* EXERCISE INSTRUCTIONS *
Filter the entries for the string "María". Copy each line that has it.

★ ★ ★ ★ ★ ★ ★

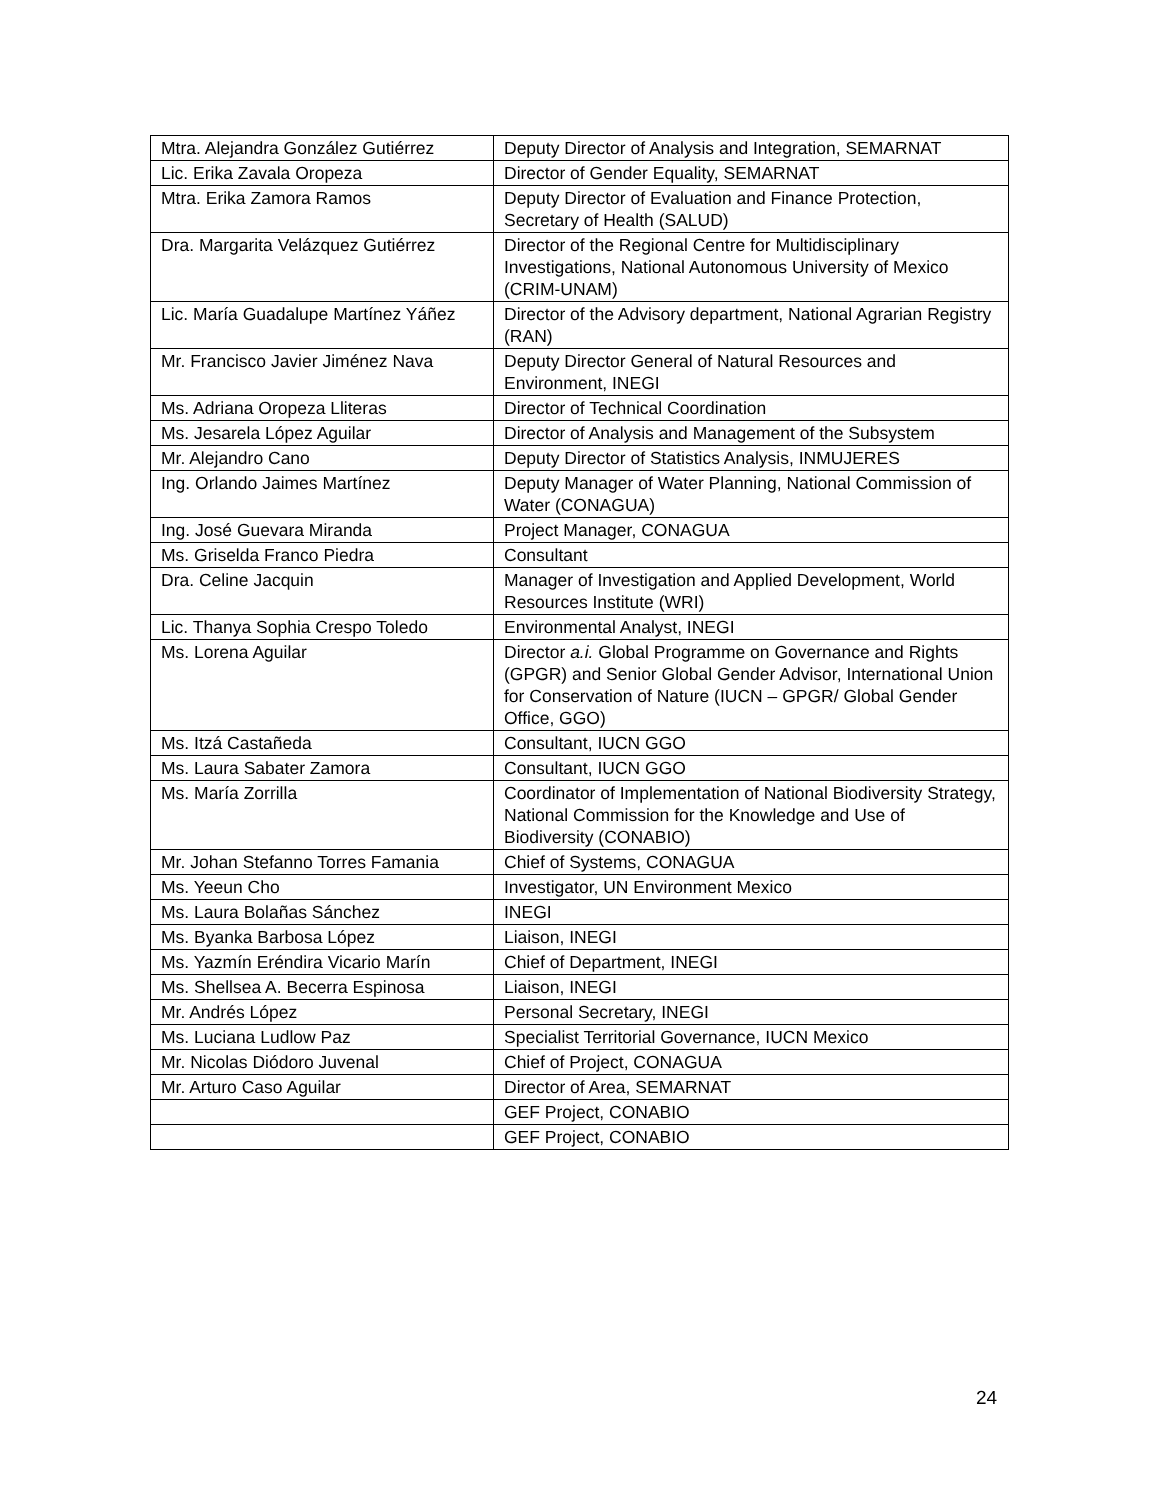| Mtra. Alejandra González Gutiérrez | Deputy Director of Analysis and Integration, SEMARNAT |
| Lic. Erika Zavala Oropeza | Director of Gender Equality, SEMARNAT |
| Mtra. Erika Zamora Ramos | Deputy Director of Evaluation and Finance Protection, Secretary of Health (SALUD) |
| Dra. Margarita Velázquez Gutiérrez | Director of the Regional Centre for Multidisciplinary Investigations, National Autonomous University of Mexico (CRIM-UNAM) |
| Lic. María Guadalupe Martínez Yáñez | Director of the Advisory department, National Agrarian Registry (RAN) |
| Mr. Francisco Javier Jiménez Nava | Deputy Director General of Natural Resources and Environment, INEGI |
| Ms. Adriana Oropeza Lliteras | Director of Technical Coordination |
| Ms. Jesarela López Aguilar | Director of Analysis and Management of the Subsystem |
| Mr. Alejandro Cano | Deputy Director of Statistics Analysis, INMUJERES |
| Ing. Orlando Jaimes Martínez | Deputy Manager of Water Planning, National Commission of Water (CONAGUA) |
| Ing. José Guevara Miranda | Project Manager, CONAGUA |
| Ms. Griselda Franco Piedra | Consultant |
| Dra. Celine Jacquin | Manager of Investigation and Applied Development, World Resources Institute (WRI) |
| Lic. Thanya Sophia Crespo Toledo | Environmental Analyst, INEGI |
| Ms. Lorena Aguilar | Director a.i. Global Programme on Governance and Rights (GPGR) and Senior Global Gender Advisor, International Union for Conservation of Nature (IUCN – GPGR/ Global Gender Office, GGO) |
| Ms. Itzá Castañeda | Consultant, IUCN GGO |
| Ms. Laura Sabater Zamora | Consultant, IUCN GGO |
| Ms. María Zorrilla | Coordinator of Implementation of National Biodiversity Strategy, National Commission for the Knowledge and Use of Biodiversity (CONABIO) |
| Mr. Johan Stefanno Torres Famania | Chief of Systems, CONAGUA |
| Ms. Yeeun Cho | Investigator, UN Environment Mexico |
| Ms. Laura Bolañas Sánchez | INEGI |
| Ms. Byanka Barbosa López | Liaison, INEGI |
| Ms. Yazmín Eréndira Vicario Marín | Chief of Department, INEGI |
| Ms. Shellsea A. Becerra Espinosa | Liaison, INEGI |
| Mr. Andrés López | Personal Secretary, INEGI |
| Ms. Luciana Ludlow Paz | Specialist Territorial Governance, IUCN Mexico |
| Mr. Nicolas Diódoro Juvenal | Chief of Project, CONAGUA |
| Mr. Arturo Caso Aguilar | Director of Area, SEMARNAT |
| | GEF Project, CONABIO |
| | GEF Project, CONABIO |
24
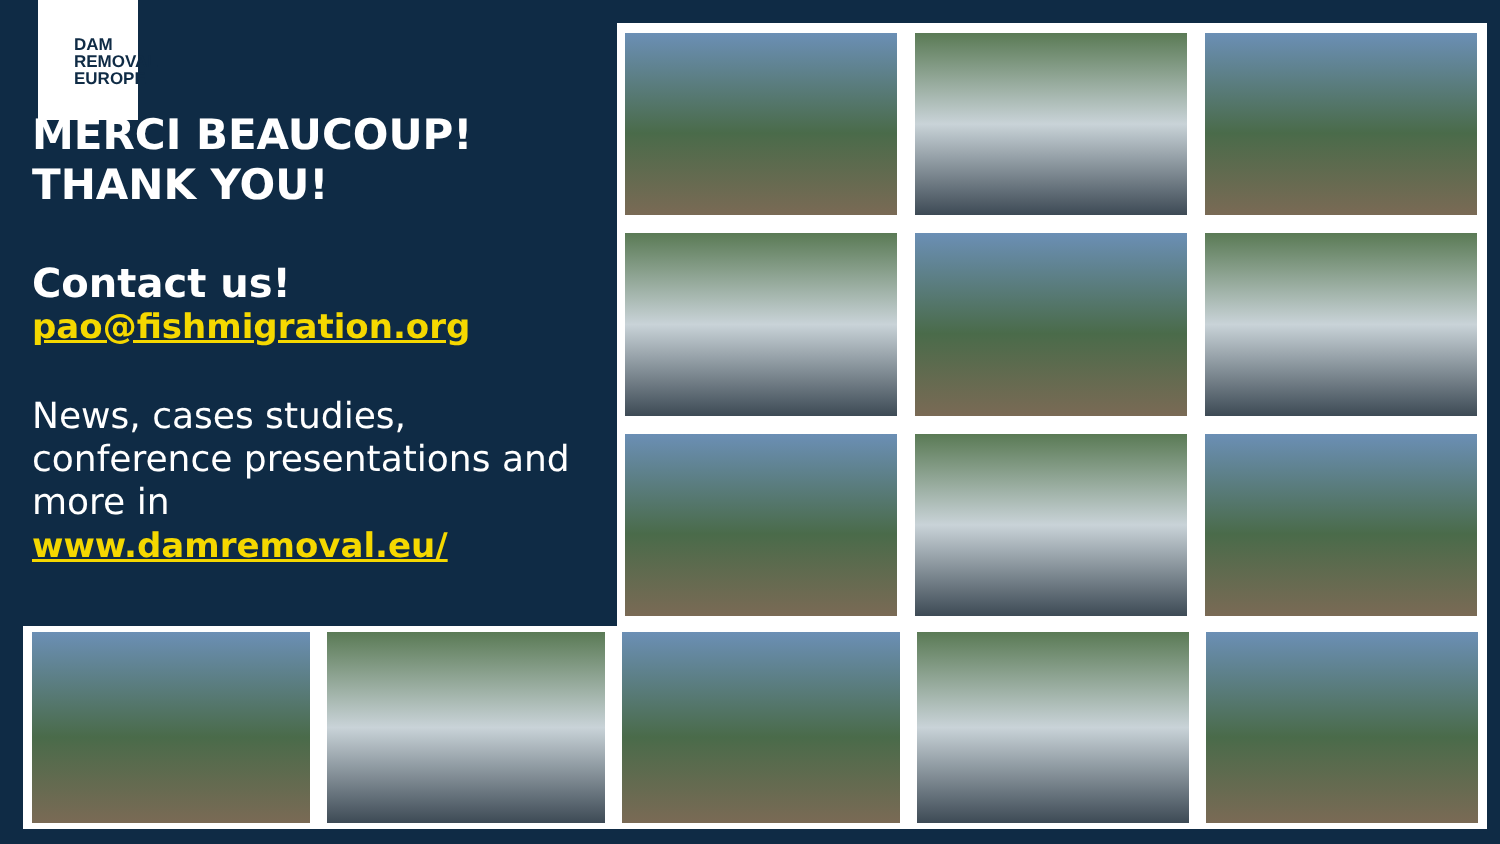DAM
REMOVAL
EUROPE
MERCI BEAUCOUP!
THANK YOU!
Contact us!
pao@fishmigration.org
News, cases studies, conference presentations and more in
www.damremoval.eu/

★ ★ ★ ★ ★ ★ ★

* EXERCISE RESULT *
| Lic. María Guadalupe Martínez Yáñez | Director of the Advisory department, National Agrarian Registry (RAN) |
| Ms. María Zorrilla | Coordinator of Implementation of National Biodiversity Strategy, National Commission for the Knowledge and Use of Biodiversity (CONABIO) |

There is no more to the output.